• [Source passage]:
━━━━━━━━━━━━━━━━━━━━━━━━━━━━━━

# 10 Gallon Rubbermaid Coolers



## Trough Lolly (15/4/04)

I'm on the hunt for a couple of 10 Gallon Rubbermaid Coolers - one for a HLT and one for the Mash Lauter Tun. Now I know I can get them in the US at morebeer.com for US$198 (Code B3-200) but at 25lbs, that means I am looking at surface freight of some US$47.60 or US$245.60 which at today's rate is some $334.50 aussie dollars for two coolers :blink: 

Does anybody know of an Australian Outlet that can sell me two 10 Gallon coolers (cylindrical - doesn't necessarily have to be Rubbermaid but I don't want square eskys) for less the $334.50?

Edit: And the eskys also come with ball valves, SS False Bottom and sparge arm...

Cheers,
TL


----------



## Wax (15/4/04)

TL,

Rubbermaid's commercial products distributors in Oz...

http://www.rcpworksmarter.com/rcp/wheretob...untry=Australia

Let us know how you get on.


----------



## THE DRUNK ARAB (15/4/04)

Trough Lolly, i got my 10 gallon cooler from http://www.geminex.com.au.
I know the guy who owns the business, speak to Jeff and tell him Rashy recommended him, you may get a discount. Mine is not a Rubbermaid but it is fairly well constructed and it cost me just under $100. I think he sells them for about $130 normally.
Here is a picture of it:


----------



## Trough Lolly (15/4/04)

THE DRUNK ARAB said:


> Trough Lolly, i got my 10 gallon cooler from http://www.geminex.com.au.
> I know the guy who owns the business, speak to Jeff and tell him Rashy recommended him, you may get a discount. Mine is not a Rubbermaid but it is fairly well constructed and it cost me just under $100. I think he sells them for about $130 normally.
> Here is a picture of it:


 Wax & TDA - Thank you!

I rang Crockers in Sydney and they can order the coolers in - takes 12 to 16 weeks and they come to $205 EACH! :blink: 

TDA - Which showroom does Jeff belong to? The Darwin or Adelaide Office?

━━━━━━━━━━━━━━━━━━━━━━━━━━━━━━

• [Dataset excerpts]:
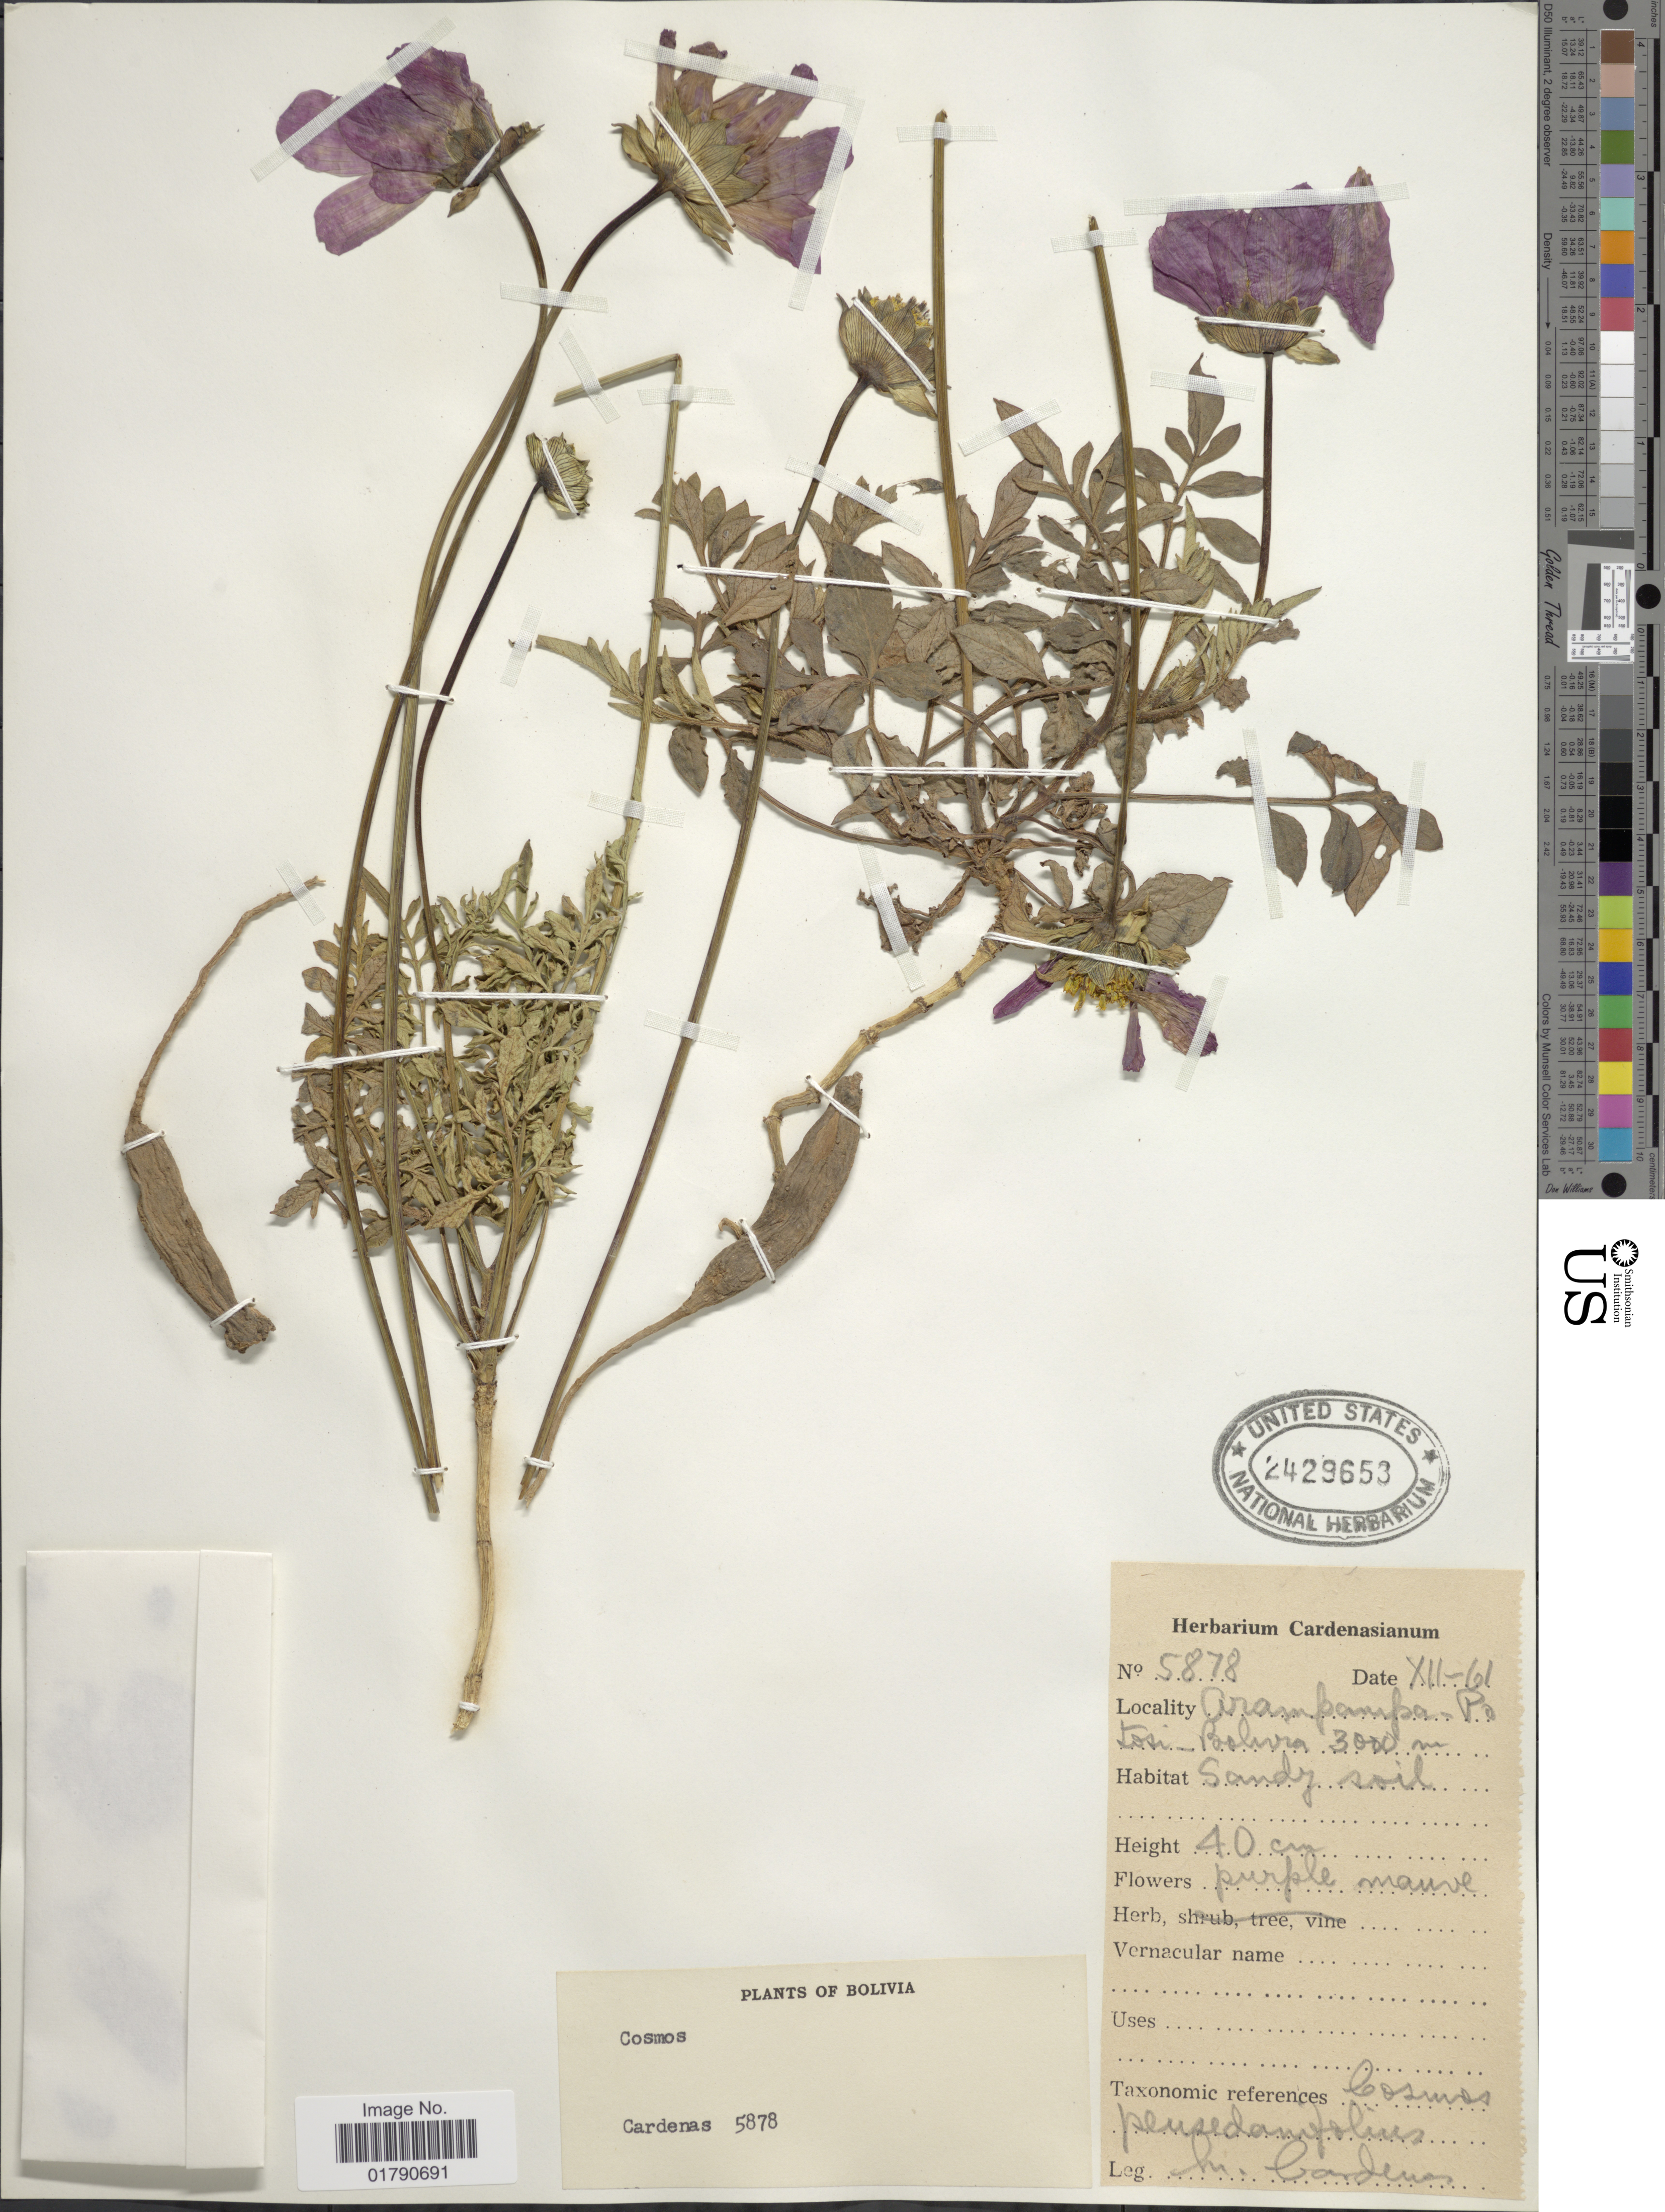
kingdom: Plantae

━━━━━━━━━━━━━━━━━━━━━━━━━━━━━━

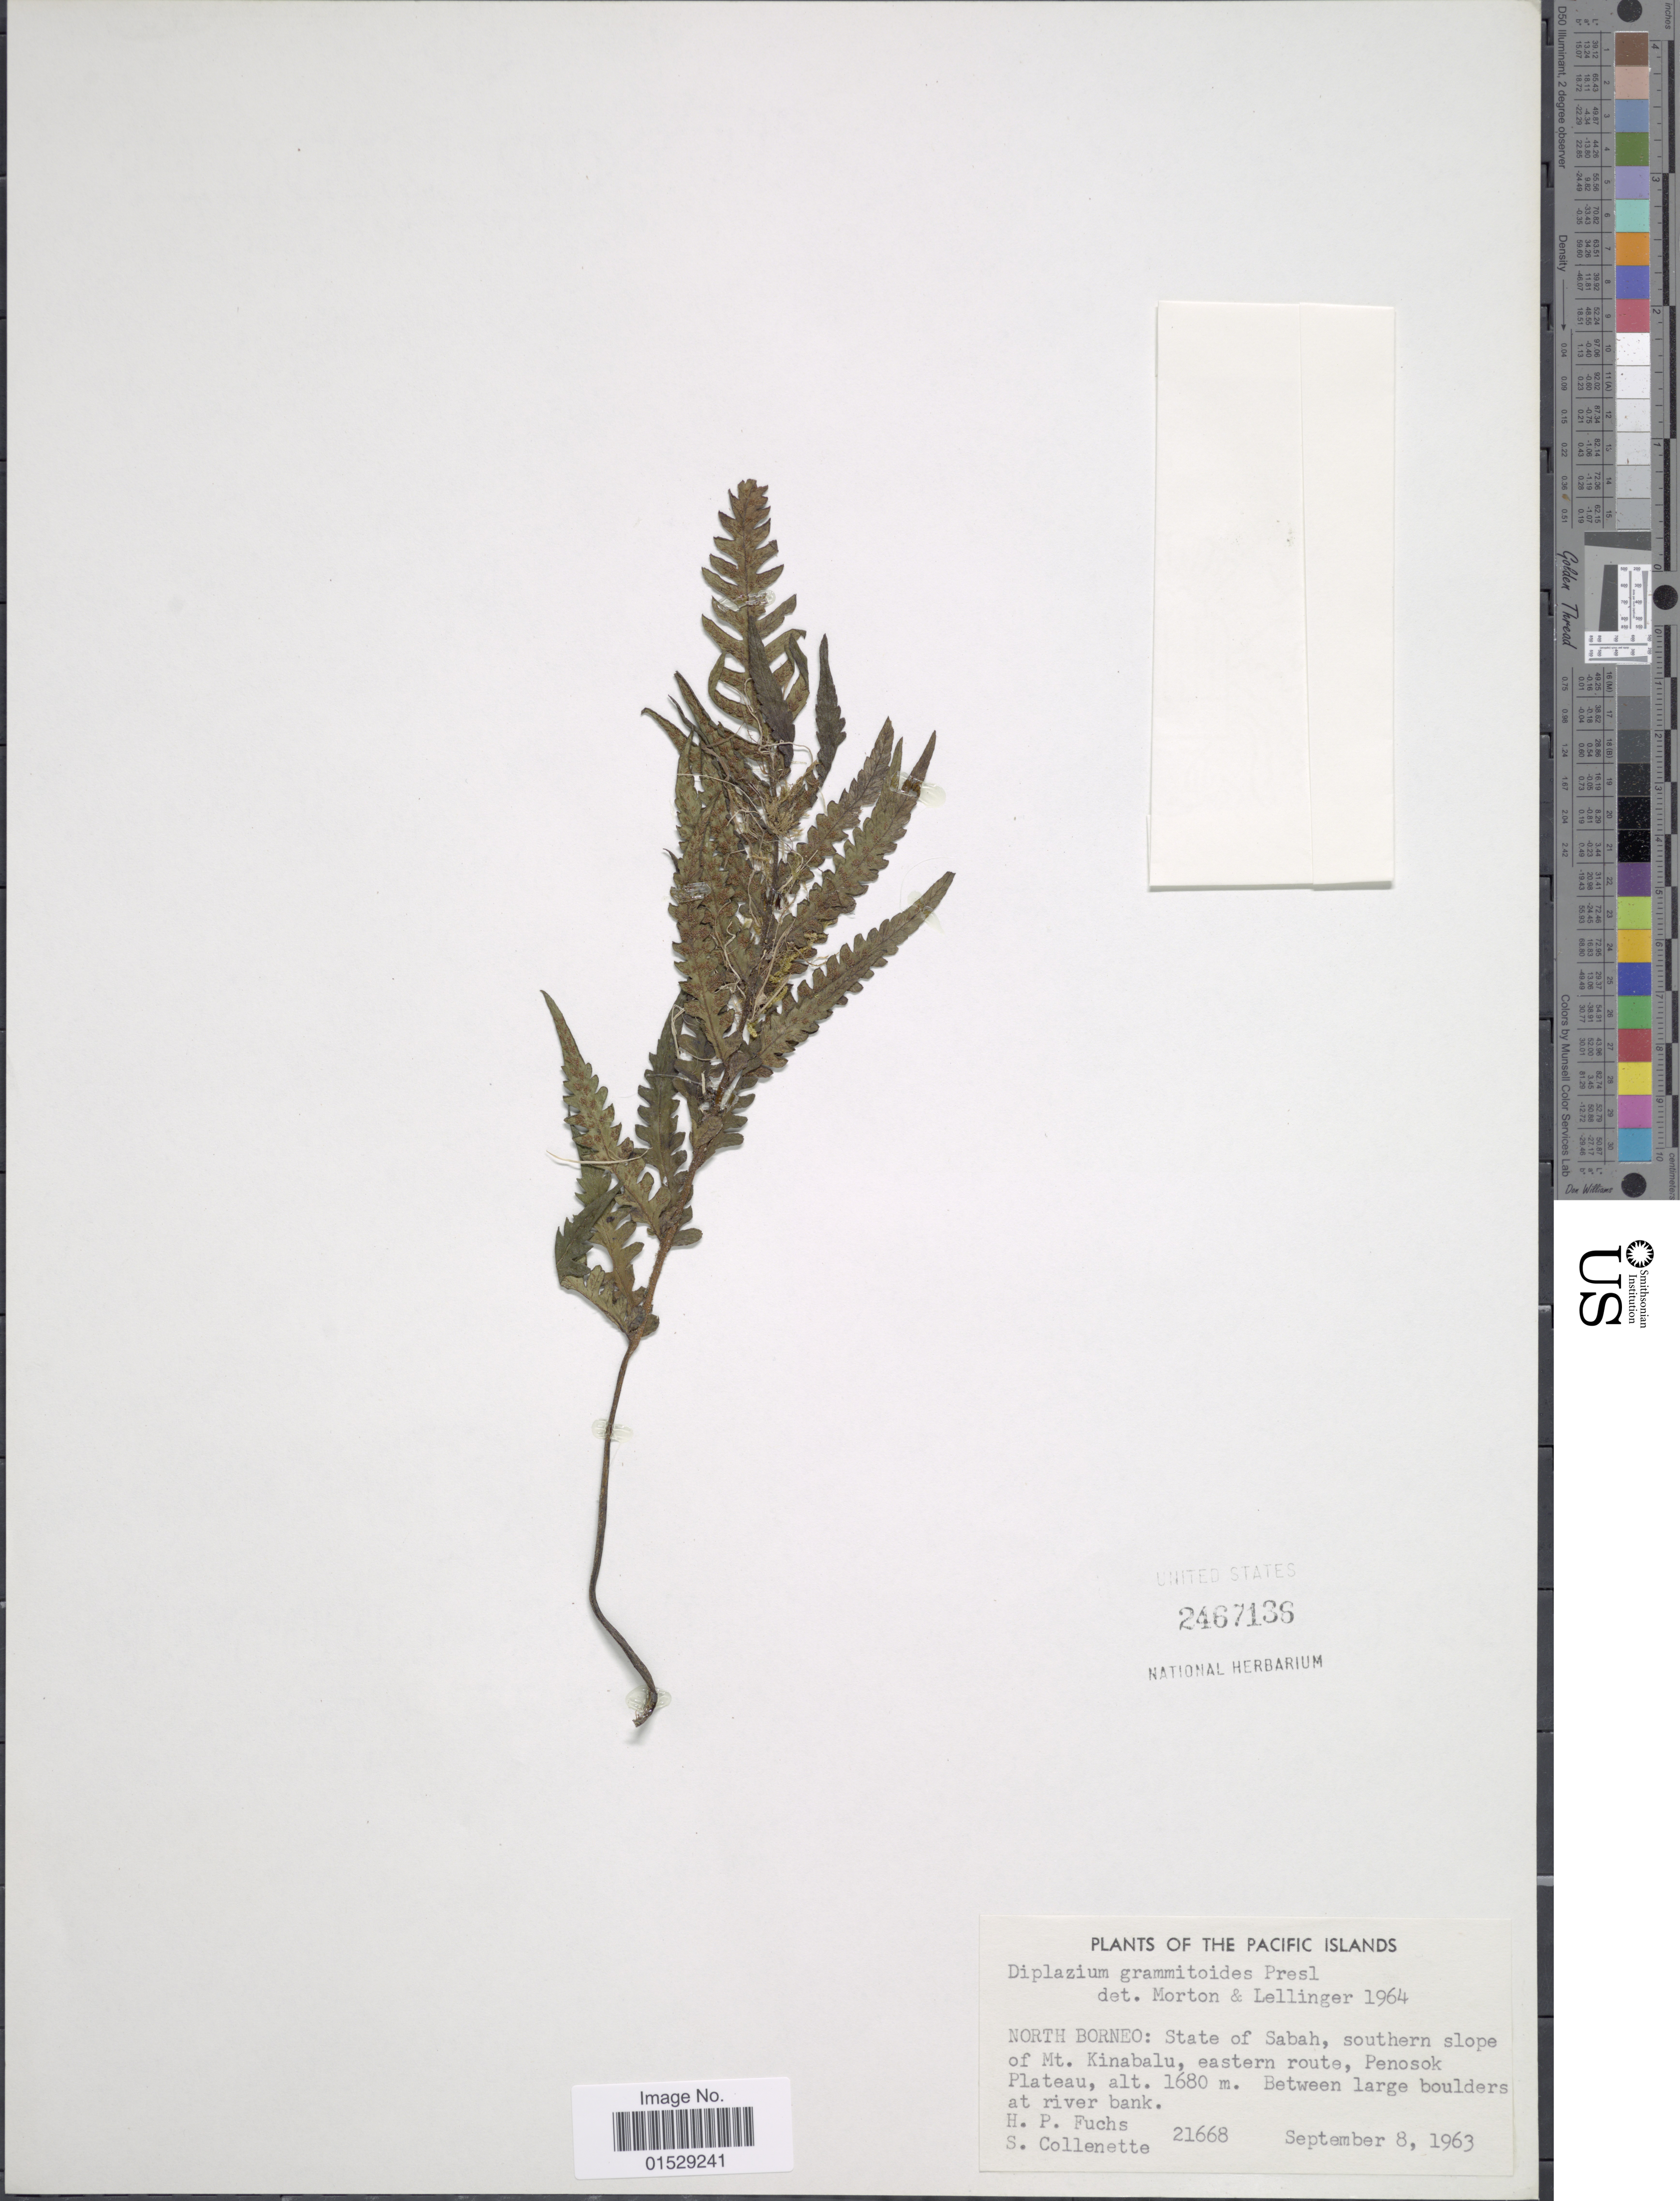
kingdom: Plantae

━━━━━━━━━━━━━━━━━━━━━━━━━━━━━━

• [Work to complete]:
A – Write out the cooler thread word for word, everything from "Does anybody know" down to "## Wax (15/4/04)".
B – List each distinct username that appears in a post heading of the cooler thread.
The items have nothing to do with the cooler thread.

• [Responses by task]:
A –
Does anybody know of an Australian Outlet that can sell me two 10 Gallon coolers (cylindrical - doesn't necessarily have to be Rubbermaid but I don't want square eskys) for less the $334.50?

Edit: And the eskys also come with ball valves, SS False Bottom and sparge arm...

Cheers,
TL


----------



## Wax (15/4/04)

B –
Trough Lolly
Wax
THE DRUNK ARAB